Multnomah County was part of the same discouraging national story. In 1994, African Americans represented 10% of the youth population, and Hispanics 6%, but both groups were twice as likely as Whites to be detained.
Over the last six years, Multnomah County has been involved in the juvenile detention alternatives initiative (JDAI), conceived of and funded by the Casey Foundation. At the outset of the county’s participation in JDAI, 42% of minority youth who were referred to detention were detained, while 32% of White youth were detained. In 2000, an identical 22% of minority and White youth were detained. As Multnomah County’s Department of Community Justice (DCJ) reformed its procedures for dealing with all youth after arrest, the proportion of minority and White youth sent to detention dropped (See CHART).
As the use of detention in Multnomah County became more equitable, the DCJ also reduced the number of youth entering detention each year, and saw juvenile crime rates decline. Between 1994 and 2000, the number of youth detentions dropped by half for all youth (from 1107 in 1994, to 478 in 2000), and by half for African American and Hispanic youth. During approximately the same period (from 1995 to 2000), the number of juveniles arrested for violent crimes dropped 24%, and the number of juveniles arrested for property crimes dropped 40%. The total crime rate for youth dropped 26% during this period.

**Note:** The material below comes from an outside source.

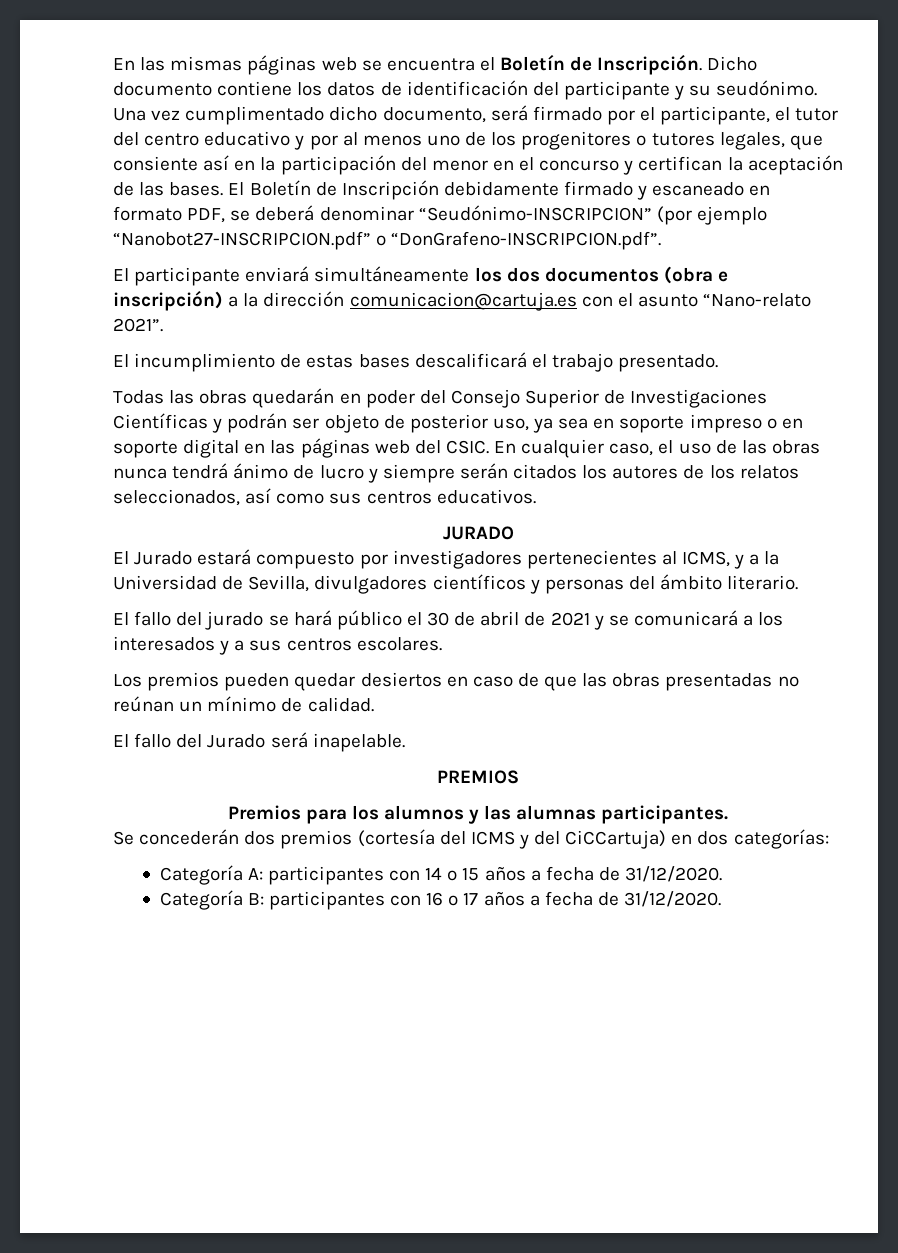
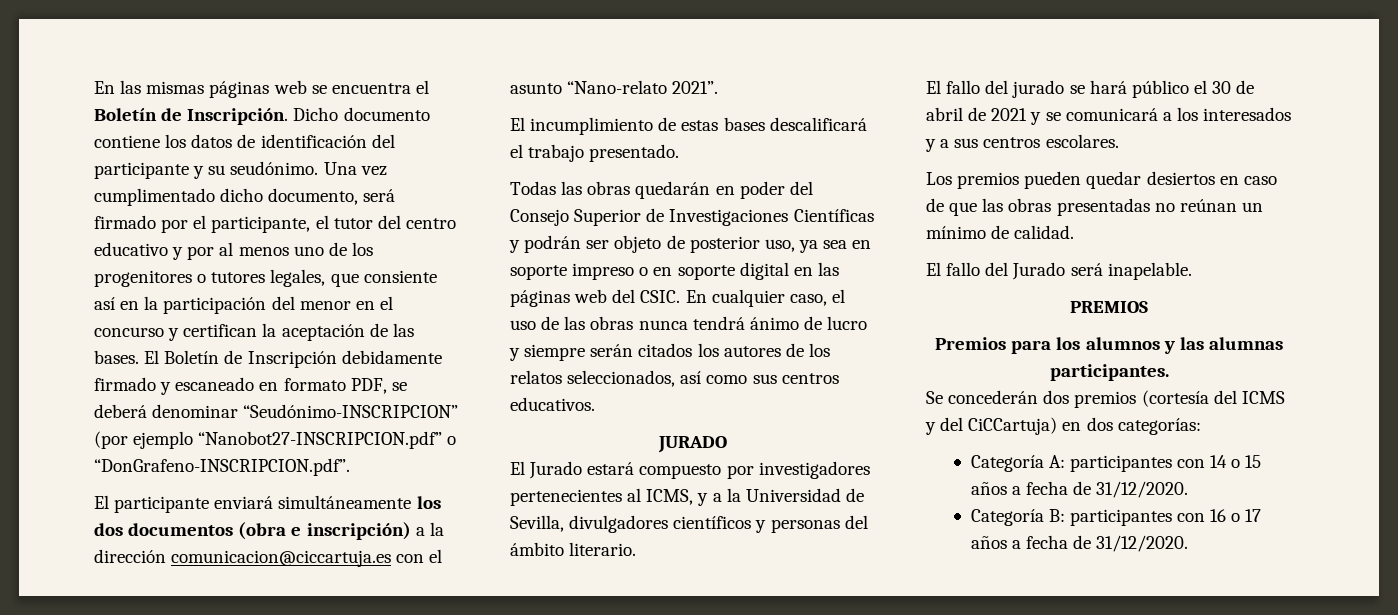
[349,292,577,311] comunicacion@cartuja.es -> [171,550,392,567] comunicacion@ciccartuja.es

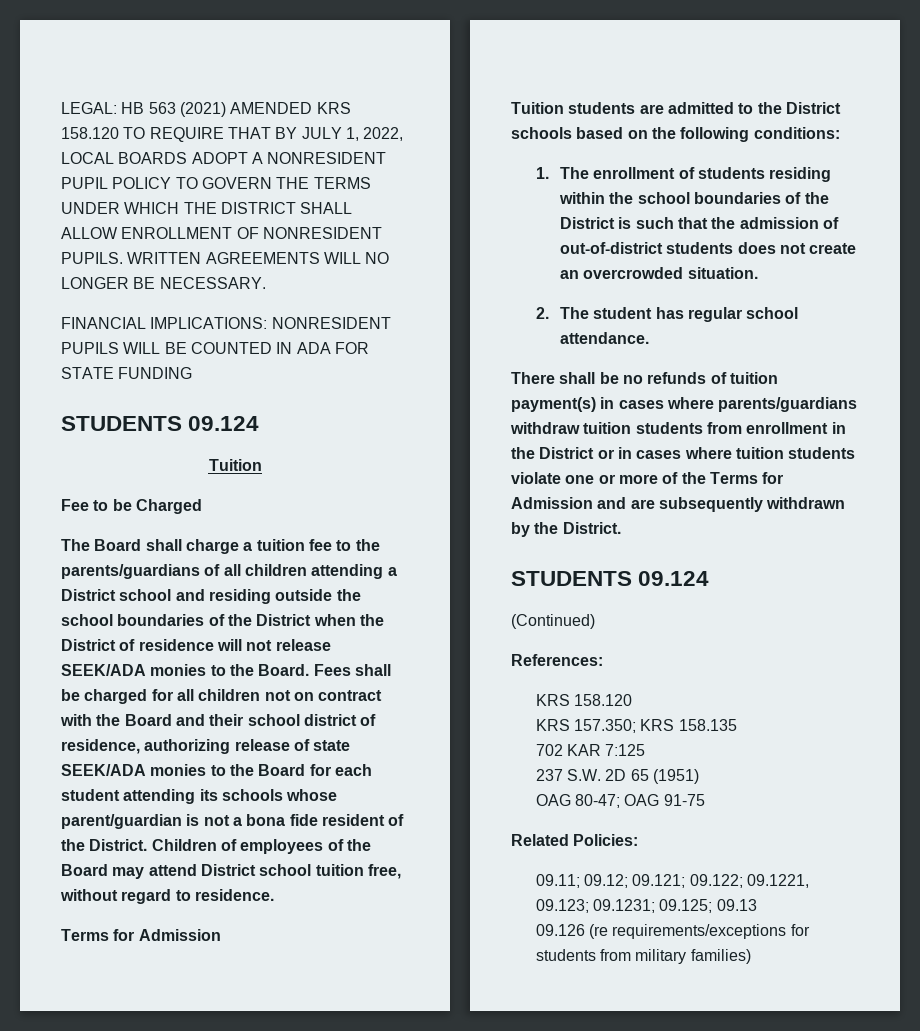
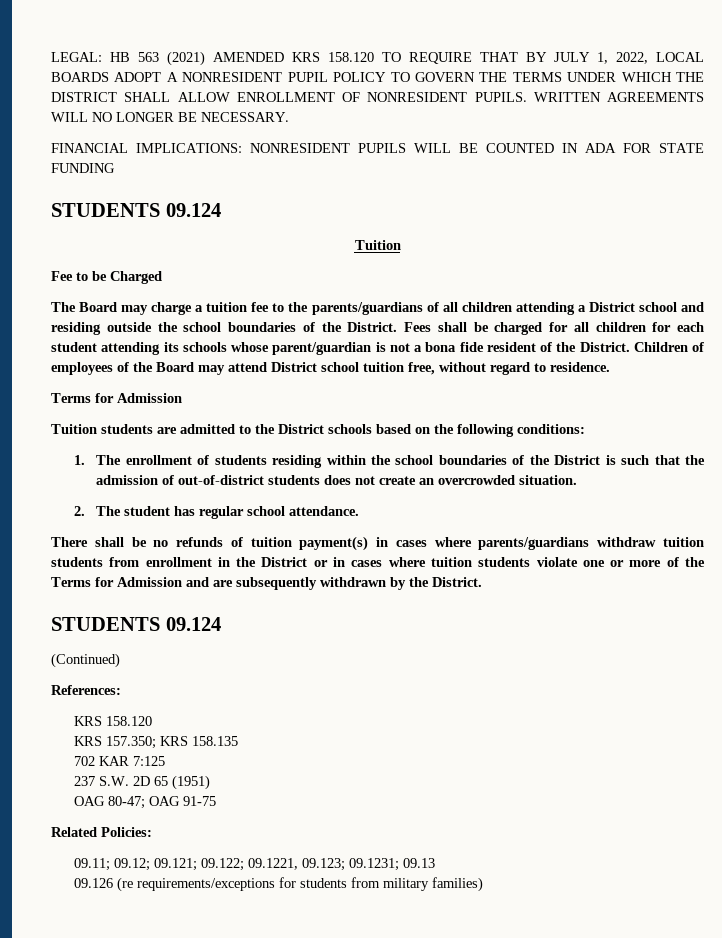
[145,539,182,551] shall -> [121,305,149,315] may
[256,614,384,626] [61,639,331,651] [61,664,310,676] District when the District of residence will not release SEEK/ADA monies to the Board. -> [347,322,398,332] District.
[264,690,383,701] [60,714,377,726] [61,739,351,754] [61,764,306,776] not on contract with the Board and their school district of residence, authorizing release of state SEEK/ADA monies to the Board -> (646, 327) none
[659,899,713,913] 09.125; -> (399, 864) none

"Multnomah County has shown the country that you can reduce racial disparities in juvenile justice, make more modest use of detention, and still uphold public safety," stated JPI President and analysis co-author Vincent Schiraldi. "Cities and states around the country will be looking at the Multnomah model for some time to come."
"Multnomah County is among a handful of places that has evened the odds that White youth and youth of color will face detention," says Bart Lubow, Senior Associate with the Annie E. Casey Foundation, one of the nation’s foremost experts on juvenile detention reform. "Portland is trail blazing a route that the rest of the nation should consider following."
To promote better outcomes for African-American, Hispanic and Asian and Native-American youth, Multnomah County brought in a series of juvenile detention reforms, including reducing the time youth have to wait to have their cases processed; more objective risk assessment instruments; hiring a more diverse workforce; developing alternatives to detention programs in communities of color; racial and cultural sensitivity training for staff; and resources for monitoring over-representation in the juvenile justice system.
"These programs are promoting better outcomes for all youth, but in particular, the juvenile justice system, with better intervention strategies, now works for African American, Latino and other minority children in the way it works for White youth," says Kay Toran, President and CEO, Volunteers of America-Oregon. "We have found a formula that gives kids a chance to make a better choice."
"In the past, youth were jailed because we did not have anywhere else to address their problems," says Judge Elizabeth Welch. "Today, I don’t need to detain youth of color unnecessarily, and this county has successfully reduced the barriers that kids of color once faced in getting treatment in their communities."
The data analyzed by JPI was provided by the Multnomah County Department of Community Justice, Research and Evaluation Unit. This analysis will be published in full in an upcoming edition of the Annie Casey Foundations’ Journal Advo Cacy, and in their monograph series on detention reform, Pathways. This report was supported by a generous grant from the Annie E. Casey Foundation (www.aecf.org).